Winner of the New Statesman SPERI Prize in Political Economy 2016


Thursday, 19 July 2012

IMF Blasts EuroZone Policymakers and ECB


                The language of the latest IMF report on the Eurozone could not be clearer.

“The euro area crisis has reached a new and critical stage. Despite major policy actions, financial markets in parts of the region remain under acute stress, raising questions about the viability of the monetary union itself. The adverse links between sovereigns, banks, and the real economy are stronger than ever. As a consequence, financial markets are increasingly fragmenting along national borders, demand is weakening, inflation pressures are subsiding, and unemployment is increasing. A further intensification of the crisis would have a substantial impact on neighboring European countries and the rest of the world.”
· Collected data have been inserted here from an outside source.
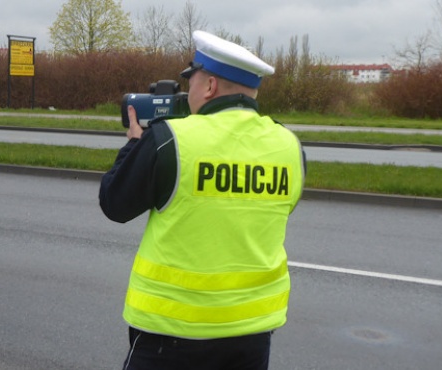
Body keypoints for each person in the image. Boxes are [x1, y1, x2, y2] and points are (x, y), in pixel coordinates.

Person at [99, 30, 306, 370]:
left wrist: (135, 143)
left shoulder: (172, 139)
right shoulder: (289, 146)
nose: (186, 90)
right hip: (251, 336)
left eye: (191, 81)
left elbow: (115, 204)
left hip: (171, 335)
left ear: (209, 86)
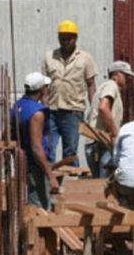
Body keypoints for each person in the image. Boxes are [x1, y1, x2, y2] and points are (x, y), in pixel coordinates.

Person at [41, 20, 98, 166]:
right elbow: (44, 86)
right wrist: (44, 106)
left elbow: (91, 85)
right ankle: (51, 184)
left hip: (73, 112)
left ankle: (71, 185)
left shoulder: (85, 58)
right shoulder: (49, 57)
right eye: (62, 37)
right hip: (52, 111)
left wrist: (94, 109)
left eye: (69, 38)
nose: (65, 41)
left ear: (75, 38)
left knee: (70, 151)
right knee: (48, 150)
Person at [10, 72, 60, 209]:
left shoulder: (17, 106)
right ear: (42, 89)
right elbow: (36, 148)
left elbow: (7, 134)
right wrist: (50, 175)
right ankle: (36, 231)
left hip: (22, 162)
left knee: (32, 203)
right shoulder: (37, 113)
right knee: (40, 208)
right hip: (35, 165)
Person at [85, 61, 134, 178]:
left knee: (99, 182)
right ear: (115, 76)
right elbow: (103, 108)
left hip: (95, 142)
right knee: (104, 184)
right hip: (102, 142)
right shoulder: (111, 85)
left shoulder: (105, 87)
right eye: (126, 76)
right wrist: (114, 133)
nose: (129, 80)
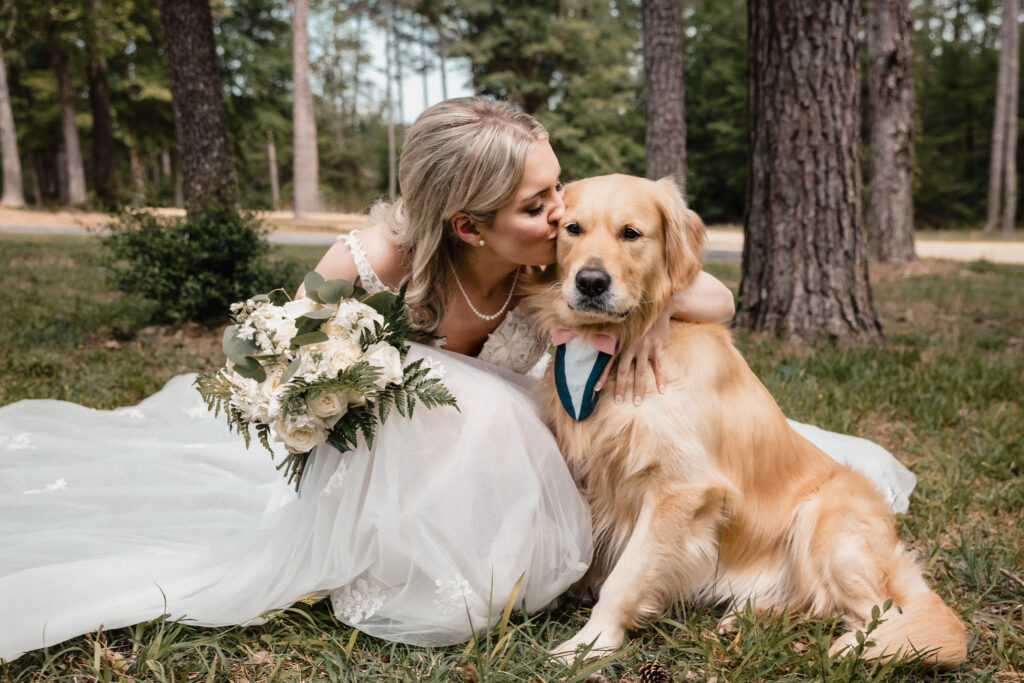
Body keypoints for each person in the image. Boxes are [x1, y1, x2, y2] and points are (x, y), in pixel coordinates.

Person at [0, 97, 915, 662]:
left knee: (502, 413)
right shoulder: (383, 257)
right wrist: (310, 383)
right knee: (476, 408)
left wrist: (653, 311)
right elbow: (258, 354)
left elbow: (695, 280)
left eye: (555, 188)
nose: (562, 214)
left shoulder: (547, 266)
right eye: (540, 203)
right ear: (471, 226)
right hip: (402, 449)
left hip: (507, 457)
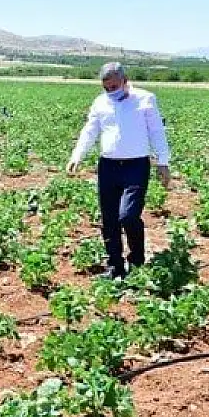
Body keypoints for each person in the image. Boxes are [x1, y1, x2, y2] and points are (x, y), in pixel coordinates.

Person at [67, 62, 172, 279]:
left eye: (114, 86)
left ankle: (136, 261)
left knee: (128, 216)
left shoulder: (145, 99)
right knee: (109, 218)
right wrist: (77, 155)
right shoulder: (100, 103)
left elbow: (156, 132)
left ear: (125, 81)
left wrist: (163, 162)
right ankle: (115, 265)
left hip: (136, 165)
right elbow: (90, 131)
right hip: (108, 165)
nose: (110, 91)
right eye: (106, 88)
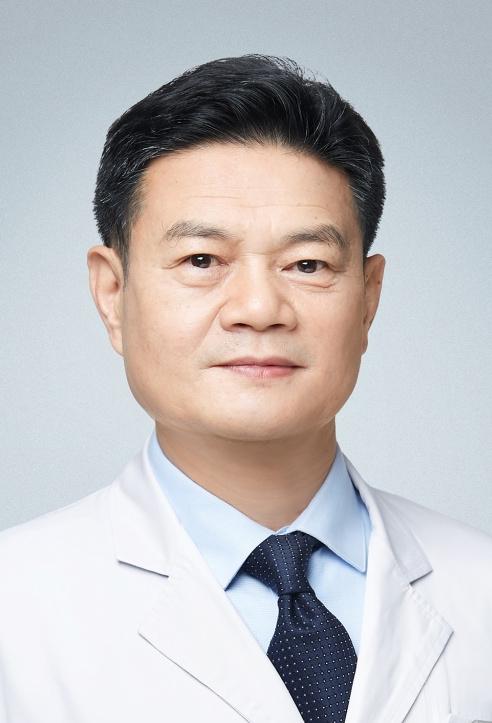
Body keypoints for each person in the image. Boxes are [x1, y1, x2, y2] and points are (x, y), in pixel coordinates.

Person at [0, 54, 490, 723]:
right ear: (113, 294)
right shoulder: (16, 608)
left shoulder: (481, 588)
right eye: (202, 259)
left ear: (368, 298)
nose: (259, 308)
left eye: (307, 264)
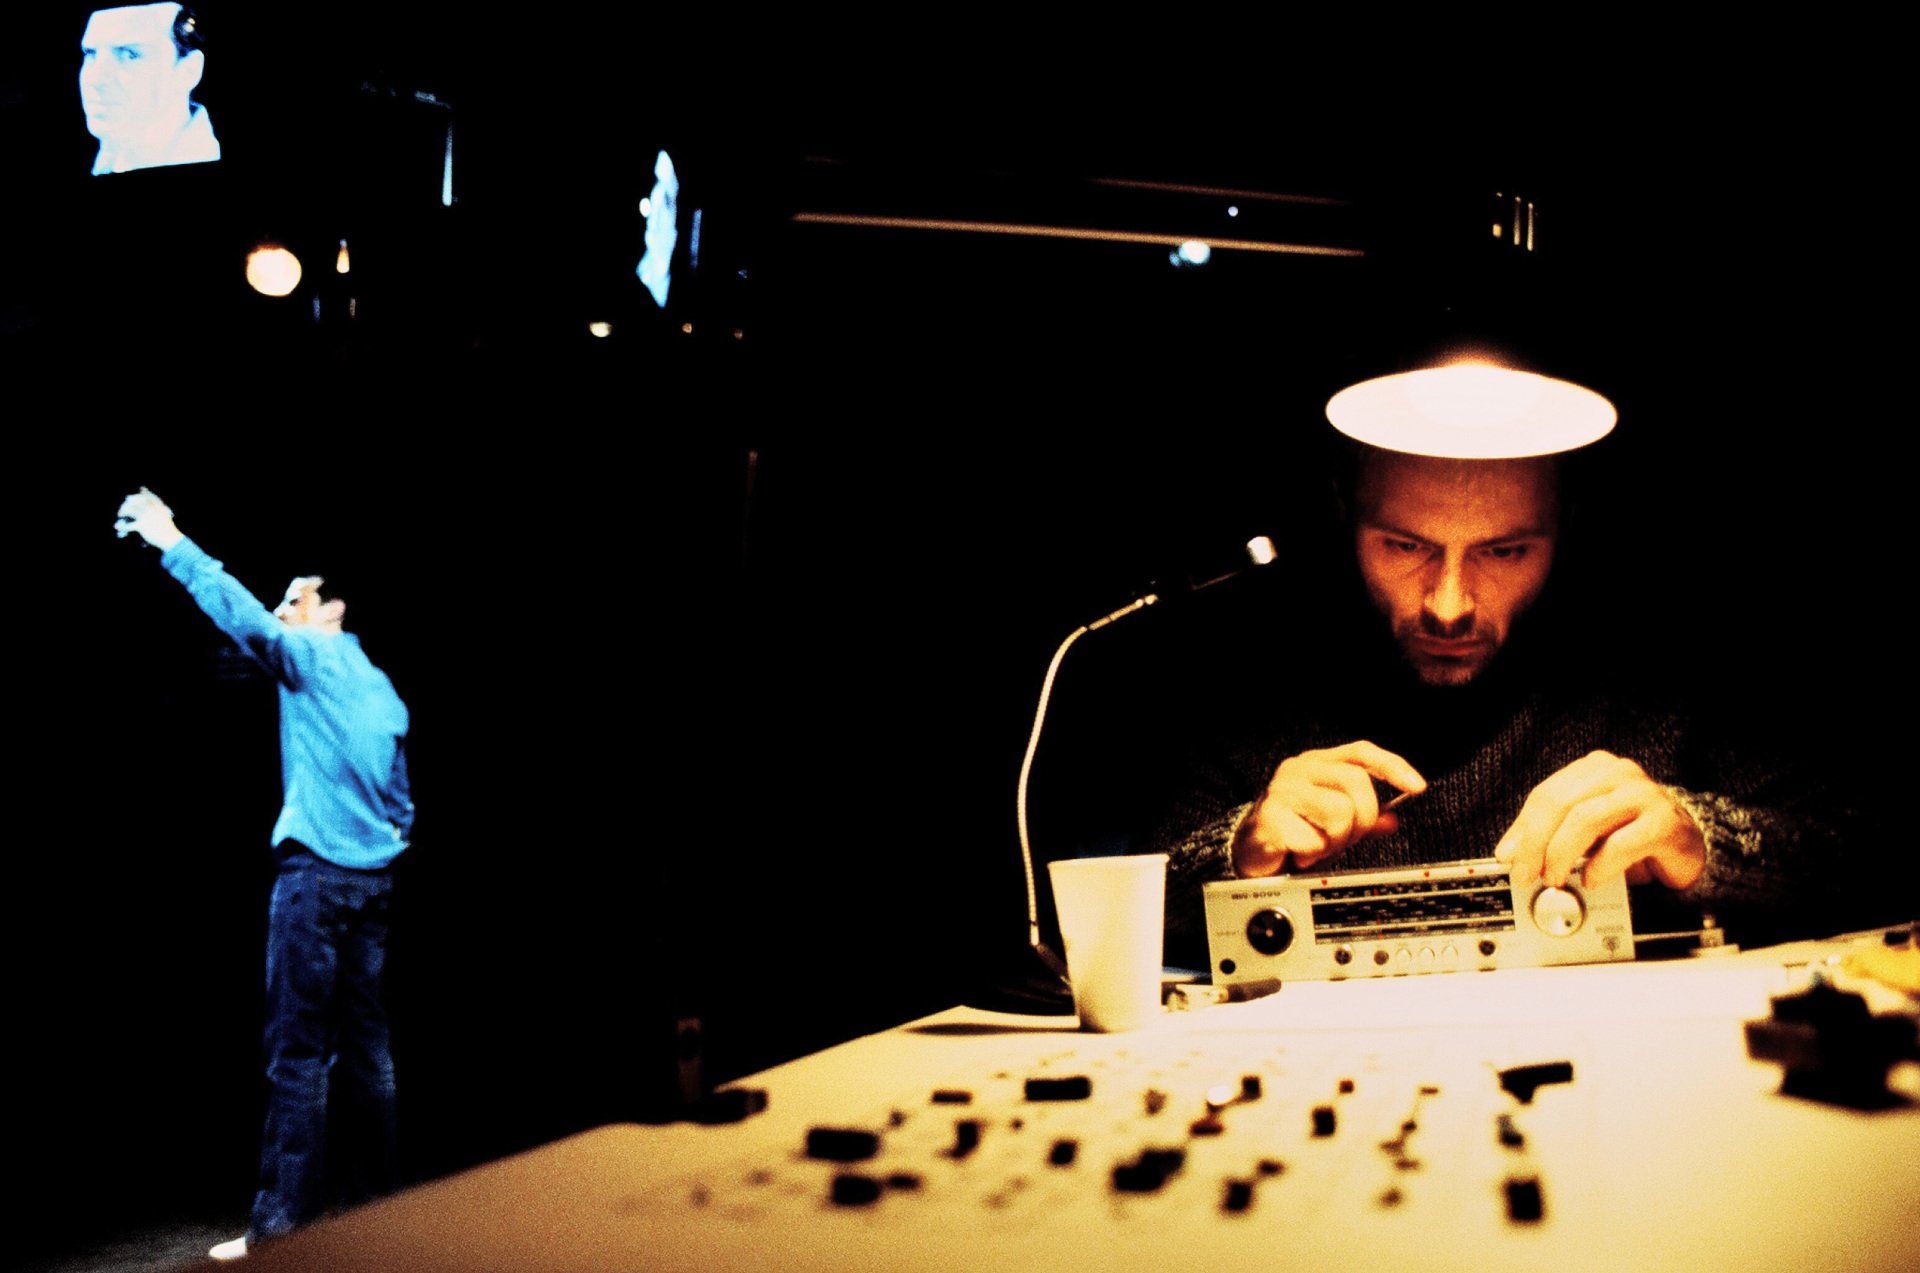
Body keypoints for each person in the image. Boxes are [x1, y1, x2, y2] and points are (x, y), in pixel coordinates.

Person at [1147, 445, 1860, 964]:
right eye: (1404, 545)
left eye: (1505, 551)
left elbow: (1869, 856)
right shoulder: (1256, 673)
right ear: (1344, 510)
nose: (1448, 605)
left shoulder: (1666, 660)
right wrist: (1237, 851)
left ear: (1566, 523)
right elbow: (1129, 908)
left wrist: (1700, 838)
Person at [115, 488, 411, 1259]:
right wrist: (385, 842)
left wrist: (169, 537)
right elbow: (401, 800)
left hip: (316, 881)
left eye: (295, 600)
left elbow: (238, 610)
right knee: (370, 1052)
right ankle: (381, 1215)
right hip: (374, 884)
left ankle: (283, 1231)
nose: (282, 612)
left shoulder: (309, 658)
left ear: (332, 609)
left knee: (298, 1052)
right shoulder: (383, 691)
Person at [80, 3, 221, 176]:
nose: (95, 79)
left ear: (188, 72)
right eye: (91, 54)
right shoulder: (109, 160)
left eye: (130, 55)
                The Fund says that “A more determined and forceful collective response is needed.” The report contains many proposals for action. For example “the first priority is a banking union for the euro area”. But the proposals that I want to highlight are those for the ECB. They include a call for further interest rate reductions.

“Economic weakness and downside risks to inflation in the euro area warrant further reductions in the main policy rates. Although the room for such reductions is limited, they would deliver a strong signaling effect and, in addition, provide some direct near-term support to weaker banks by reducing indexed borrowing costs under existing LTROs.”

In addition, the report suggests Quantitative Easing.

“The ECB could achieve further monetary easing through a transparent QE program encompassing sizable sovereign bond purchases, possibly preannounced over a given period of time. Buying a representative portfolio of long-term government bonds—e.g., defined equitably across the euro area by GDP weights—would also provide a measure of added stability to stressed sovereign markets. However, QE would likely also contribute to lower yields in already “low yield” countries, including Germany.”

At first sight this uniform application of bond purchases seems odd, but the report also suggests

“Additional and clearly communicated SMP purchases could ensure the transmission of monetary easing where sovereign bond markets are subject to increased stress.”

Until now such a policy has looked too much like fiscal dominance to the ECB: bailing out irresponsible governments. But as the IMF show clearly with this chart, such action can simply be justified as part of its monetary policy operations. 

Not only are high interest rates on government debt in Greece, Ireland, Portugal, Spain and Italy producing fiscal austerity, but they are leading to a much tighter monetary policy in those countries. QE can be justified as a means of reversing this completely counterproductive (given the degree of fiscal austerity already implemented) monetary contraction. The idea that ECB bond purchases would induce problems of moral hazard in the periphery countries is absurd. These countries, as the IMF report points out, are already tightening their fiscal policy substantially: deficits are being cut much more rapidly than they should be from a macroeconomic point of view.

“The pace of fiscal adjustment is particularly accelerated in the hard-hit periphery countries: the projected consolidation over this and next year ranges from around 3½ percentage points or more of GDP in Portugal, Greece, Italy, and Spain, compared with ½ percentage point or less in Germany, Austria, and Finland”

In this context, to worry that QE type operations directed at periphery bond markets would induce moral hazard or indicate some kind of loss of ECB independence or fiscal dominance is ridiculous.